Des rizières du pô à l’anti-G8 de gênes
À l’époque, c’est encore Fischia il vento, « le vent souffle », chanté sur l’air soviétique de Katiouchka, qui est plus
populaire. Mais en promettant de partir à la « conquête du printemps rouge » pour faire advenir le « soleil de l’avenir », c’est-à-dire
le socialisme, elle est trop clivante. Bella Ciao, moins
politique, qui s’en prend à « l’envahisseur » nazi, interprétée en 1963 par un Yves Montand
aux origines toscanes, s’imposera peu à peu, car acceptée par les
démocrates-chrétiens et socialistes qui, eux aussi, participèrent à la
résistance.
Elle résonne dans les luttes de la péninsule. Chant de
manifestation, chant des femmes dans les rizières du Pô, elle est réinterprétée
dans les années 1990 comme une ballade irlandaise par le groupe italien Modena
City Ramblers. Avec cette version, elle séduit par son effet d’entraînement
dans les rassemblements altermondialistes de Gênes et de Florence, au début des
années 2000, et revêt une dimension internationale.
Dans une chanson, les paroles ne sont pas tout. Il
faut une mélodie. En 2006, un quidam, Fausto Giovannardi, flâne dans le
Quartier latin.
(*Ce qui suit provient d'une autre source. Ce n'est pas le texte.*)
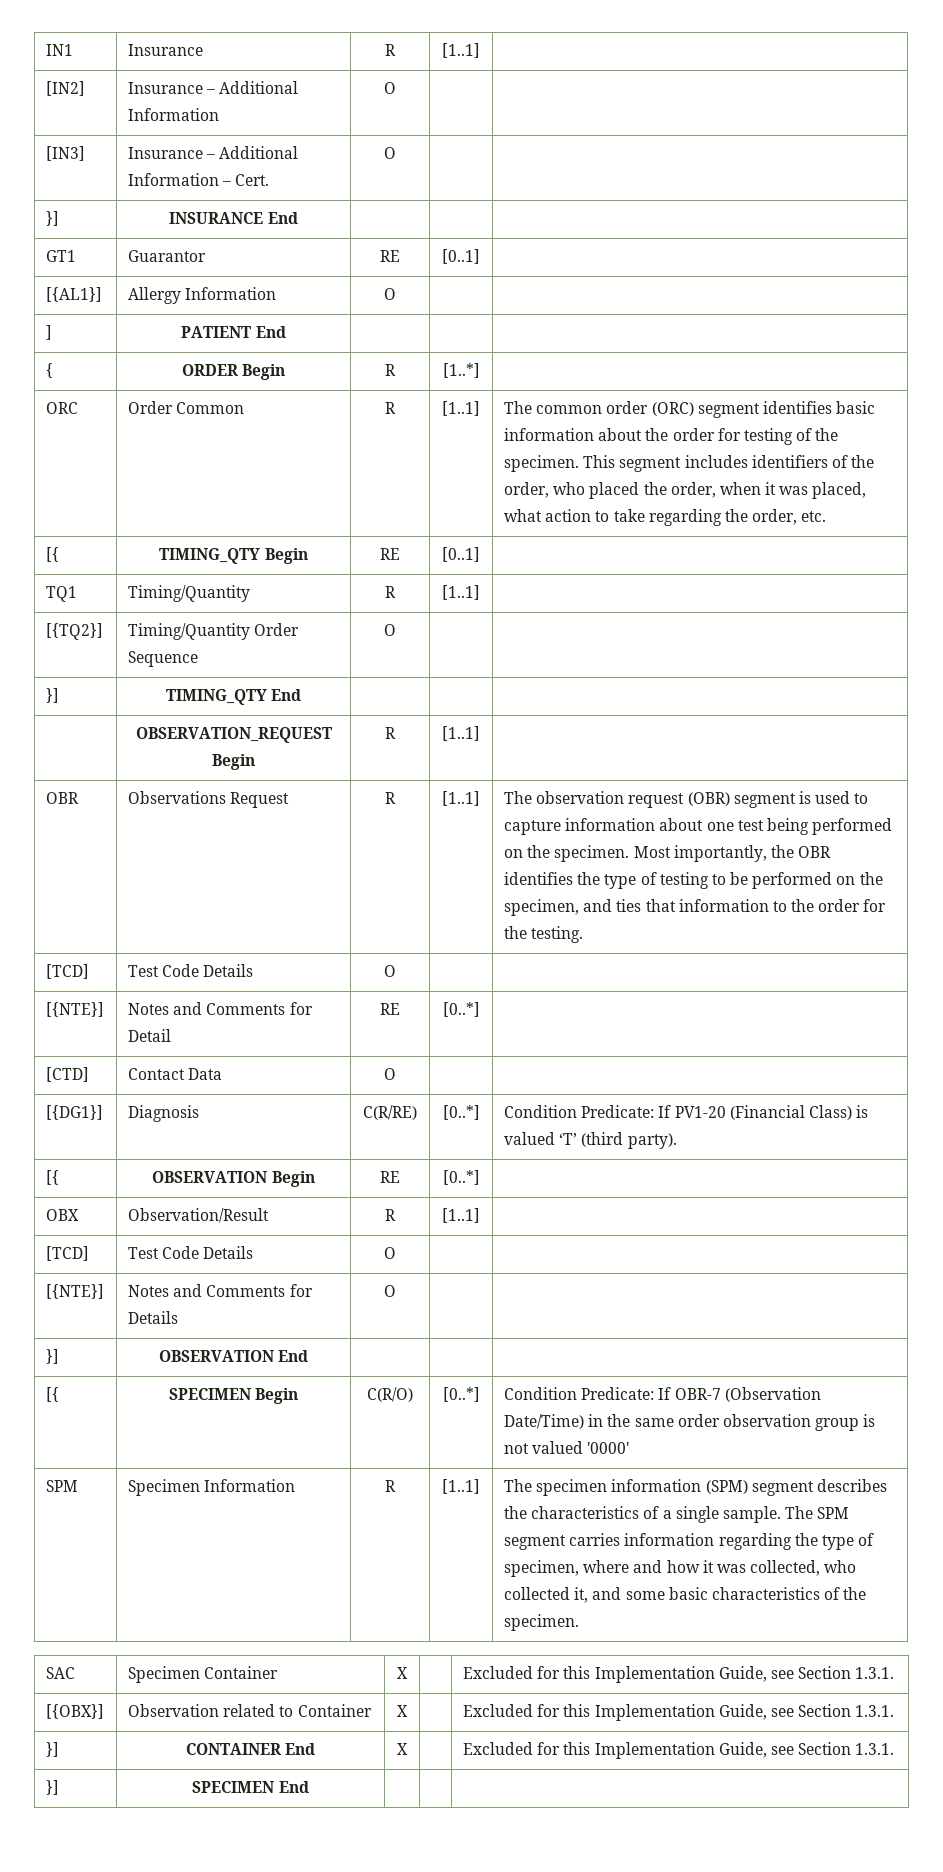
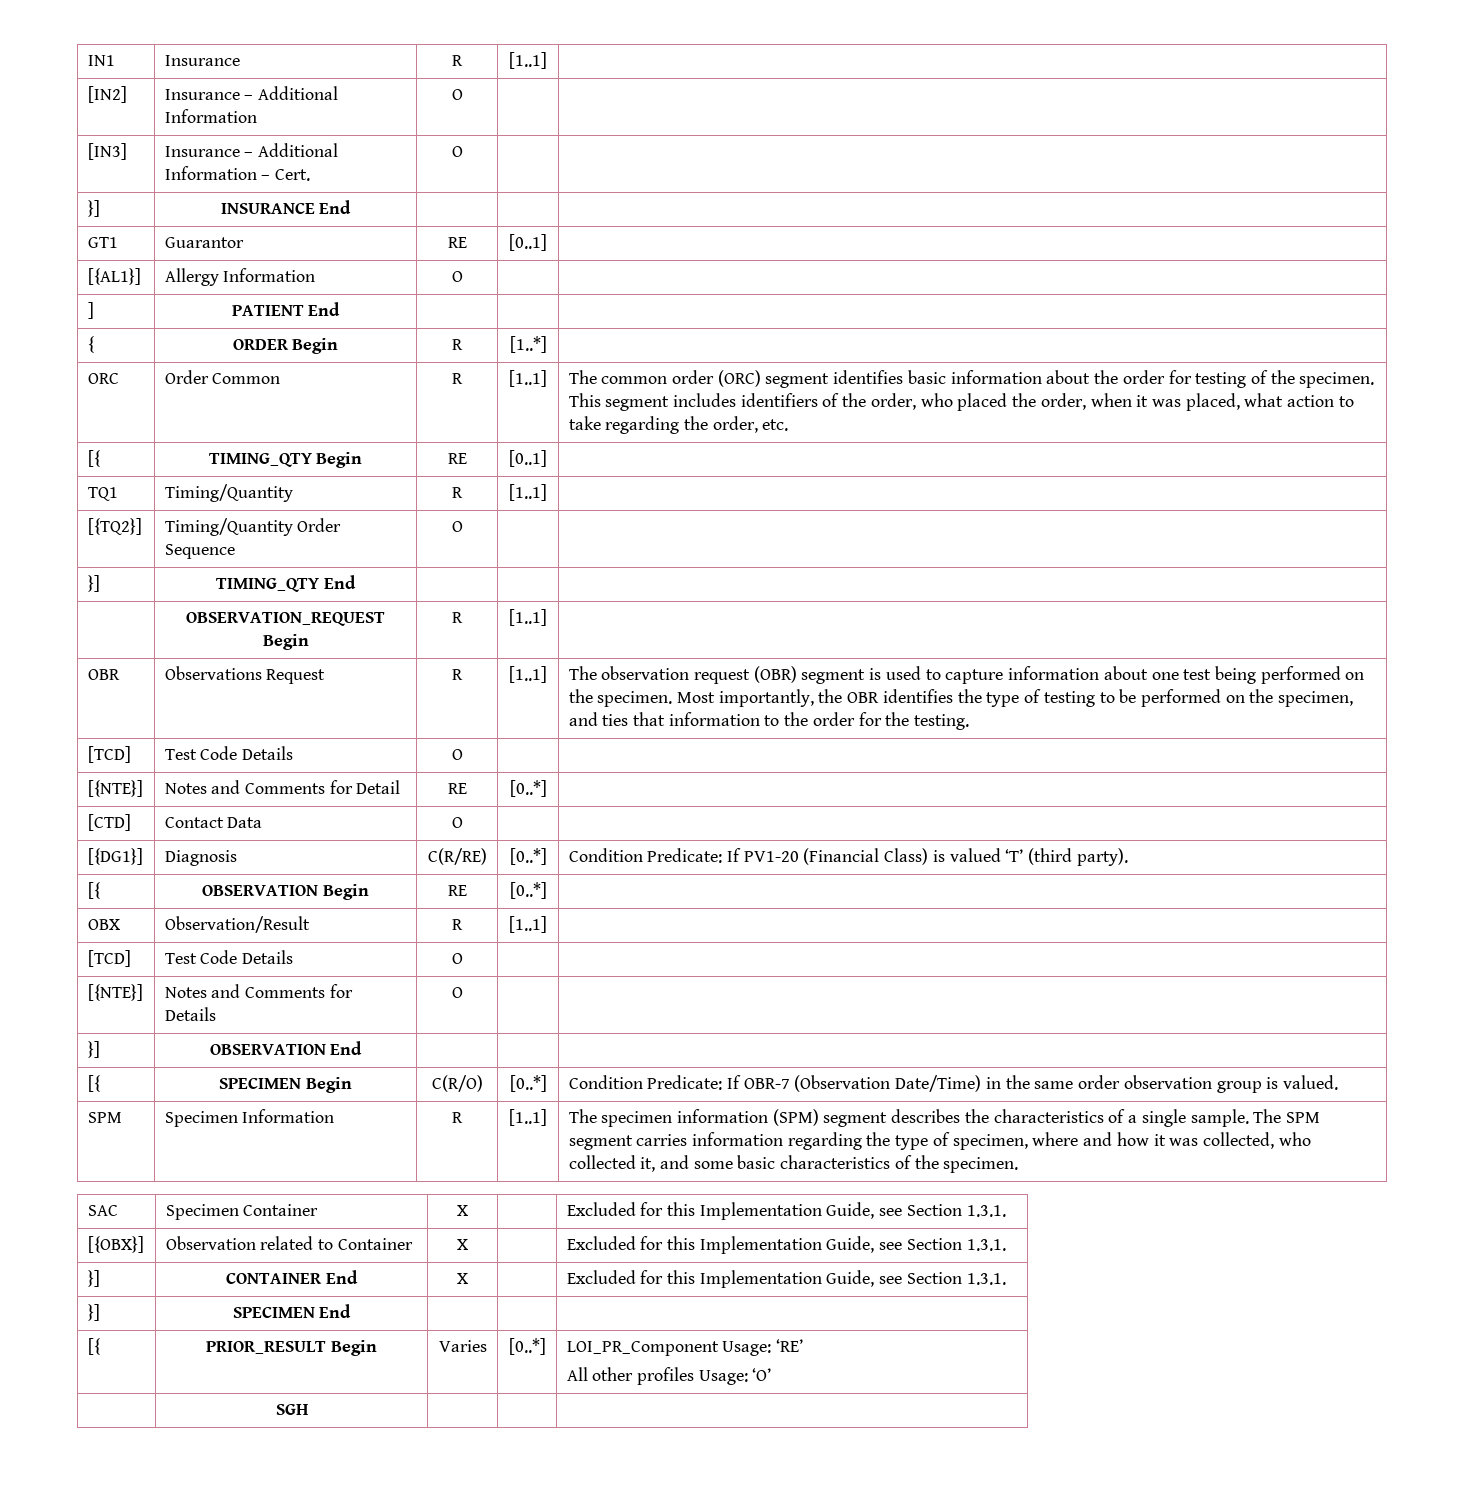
[503,1441,630,1454] not valued '0000' -> [1282,1075,1338,1090] valued.
(309, 1787) none -> [87,1338,100,1355] [206,1340,377,1356] [438,1340,487,1352] [508,1338,546,1355] [566,1339,804,1356] [566,1367,772,1385] [275,1404,308,1415] // [{ | PRIOR_RESULT Begin | Varies | [0..*] | LOI_PR_Component Usage: ‘RE’ // All other profiles Usage: ‘O’ // | SGH | | |

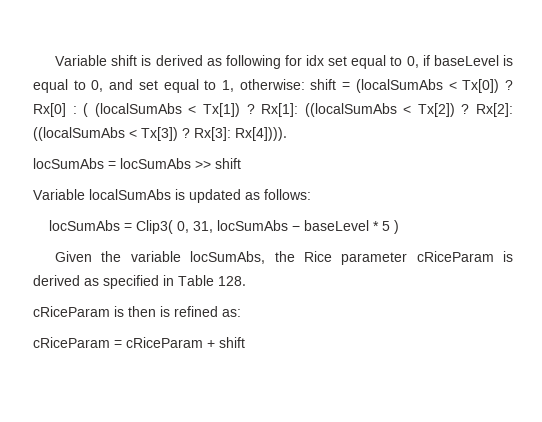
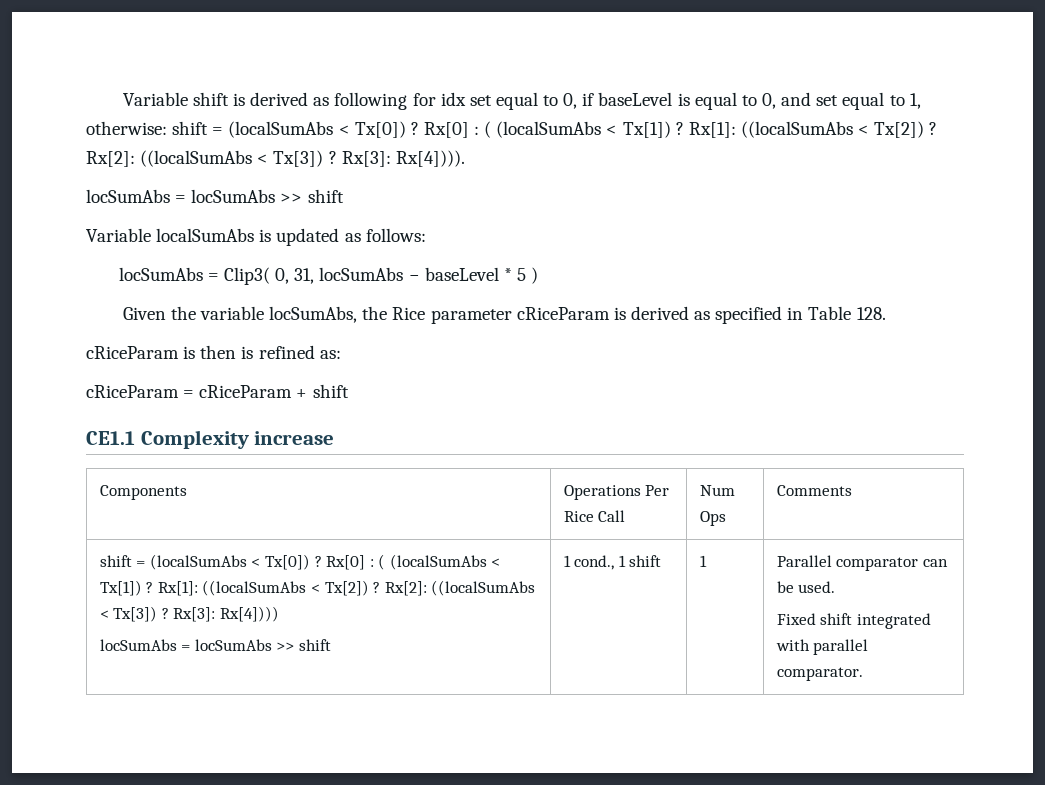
(245, 342) none -> [86,430,335,449] [99,485,187,500] [563,485,670,500] [563,510,626,522] [699,485,735,496] [699,511,726,526] [776,485,852,496] [99,554,501,570] [99,580,536,596] [99,606,279,622] [99,639,331,651] [563,555,662,570] [699,555,707,567] [776,555,948,571] [776,581,836,593] [776,613,931,629] [775,639,869,655] [776,667,863,681] // CE1.1 Complexity increase // Components | Operations Per Rice Call | Num Ops | Comments // shift = (localSumAbs < Tx[0]) ? Rx[0] : ( (localSumAbs < Tx[1]) ? Rx[1]: ((localSumAbs < Tx[2]) ? Rx[2]: ((localSumAbs < Tx[3]) ? Rx[3]: Rx[4]))) // locSumAbs = locSumAbs >> shift | 1 cond., 1 shift | 1 | Parallel comparator can be used. // Fixed shift integrated with parallel comparator.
Il achète pour 2 euros l’album Klezmer Yiddish
Swing Music, enregistré en 1919 à New York par un accordéoniste tzigane,
Mishka Ziganoff. Quelques notes du titre Koilen attirent son
oreille : ce sont
celles de Bella Ciao. Il fait des recherches, confie-t-il au
quotidien la Repubblica en 2008, et découvre, en interrogeant
Rod Hamilton, de la British Library de Londres, que c’est une version de Dus
Zekele Koilen, un chant yiddish – la culture des juifs d’Europe de l’Est –
dont existent deux enregistrements dans les années 1920. Pour résumer : une mélodie juive, jouée par un tzigane, certainement ramenée des États-Unis en Italie par un migrant rentré au pays, entonnée par des résistants,
propulsée sur les cinq continents par le mouvement
altermondialiste. L’air est œcuménique.